Drafters of the ESR were hopeful of the UK and Ireland joining in, so I believe drafted the ESR to minimise the need for amendment at the point of these UK and Irish opt-ins.
Example 1: Anthony is British and lives in England. He is domiciled in the UK and most closely connected to England. He owns a holiday cottage in South France. He has not made any wills. He wants to know how the ESR applies if he does nothing.
England will apply its PIL rules without any reference to the ESR because it is not bound by it. English PIL specifies the holiday cottage to be ‘foreign immovable property’ which means a renvoi to the law of location i.e. French succession law. French legal commentators at present indicate that England is a ‘third state’ under the ESR. Accordingly, the French accept the renvoi meaning French forced heirship rules apply to the succession of the cottage.
However, if the beneficiaries of Anthony’s estate have a problem with French forced heirship rules, they might advance the argument in France that the UK is an ESR Member State and that no renvoi from the UK should be accepted. If they were successful in this, the French would have to cede to the ESR rules which replace renvoi for France and which specify that:
(i) only one succession law can apply to the whole succession; and
(ii) the default succession law to apply is that of habitual residence.

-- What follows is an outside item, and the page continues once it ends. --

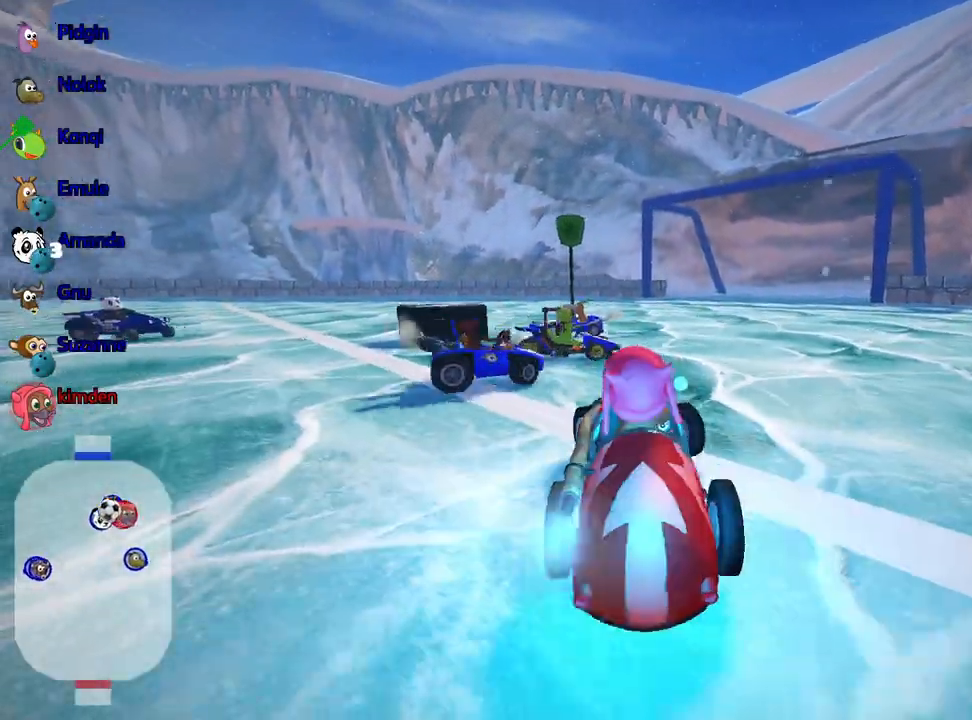
{"keys": ["up"], "events": [[183, "nitro", "up"], [450, "left", "up"]]}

Accordingly, English succession law would apply to the whole succession, including the French cottage. In practice, this would probably involve the French court taking advice from an English law expert to apply internal English succession law (i.e. without its PIL) to the French real estate.
As a footnote, rather than leave his estate subject to this uncertainty, under the ESR, Anthony should elect under the ESR for the succession law of his nationality (British (English)) to apply to his worldwide estate. This choice of law is open to all nationalities (i.e. including third state nationals).

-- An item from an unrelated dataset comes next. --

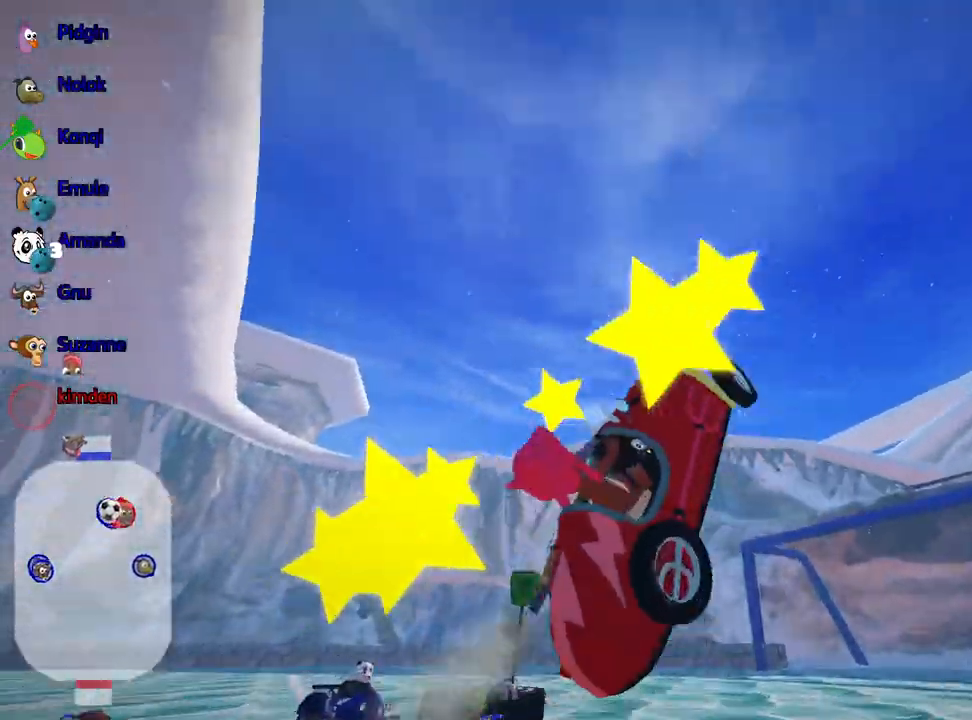
{"keys": ["up"], "events": []}
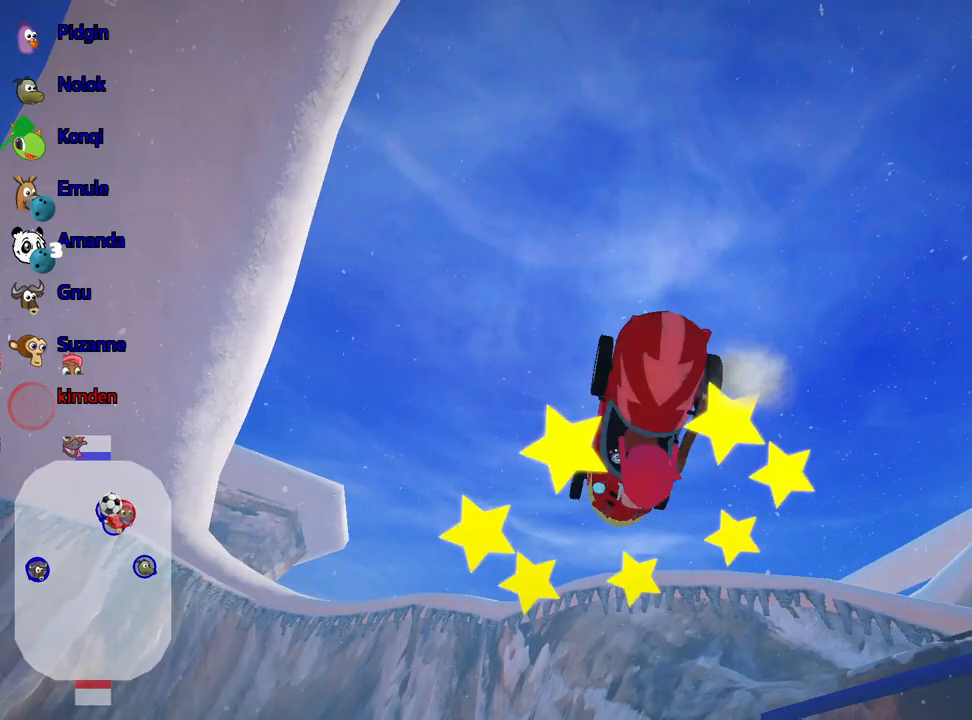
{"keys": ["up"], "events": []}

Example 2: Brigitte is a French national who is habitually resident in London but still French domiciled (as understood in English law). She owns real estate in London and in France. She has not made any wills and wants to know how the ESR applies if she does nothing.
If the UK is a third state for the ESR, English PIL specifies a separation of succession law between England and France based upon the location of the real estate. As in example 1 above, France would probably accept the renvoi to French law as regards the French real estate and French forced heirship rules would apply to the French real estate.
However, again as above, beneficiaries of her estate might prefer to argue that the UK is an ESR Member State, so France cannot accept the renvoi from English law. Instead, because Brigitte died habitually resident in an ESR Member State and had not made a nationality succession law election, France must follow the internal succession law of England without its PIL. One unexpected consequence of this, from the perspective of a beneficiary seeking to avoid French forced heirship, is the novel possibility of a claim in the French court under the Inheritance (Provision for Family and Dependants) Act 1975. Such a claim would be prohibited in an English court due to the scope of the 1975 Act being limited to the estates of English and Welsh domiciled persons. Legal commentators suggest that this is possible because the domicile restriction is part of English PIL and thus must be ignored when applying English law without its PIL.
Rather than permit this uncertainty, Brigitte could make an election under the ESR for French law to apply to her worldwide estate in accordance with her nationality. To ensure consistency, with the UK not being bound by the ESR, she would then need to match her English Will to French forced heirship provisions. The downside of this planning is that French forced heirship provisions may not match her intentions.
If we Brexit, whether we qualify as a special ESR Member State will be history. Regardless of whether we are great, under the ESR we will just be a boring old third State.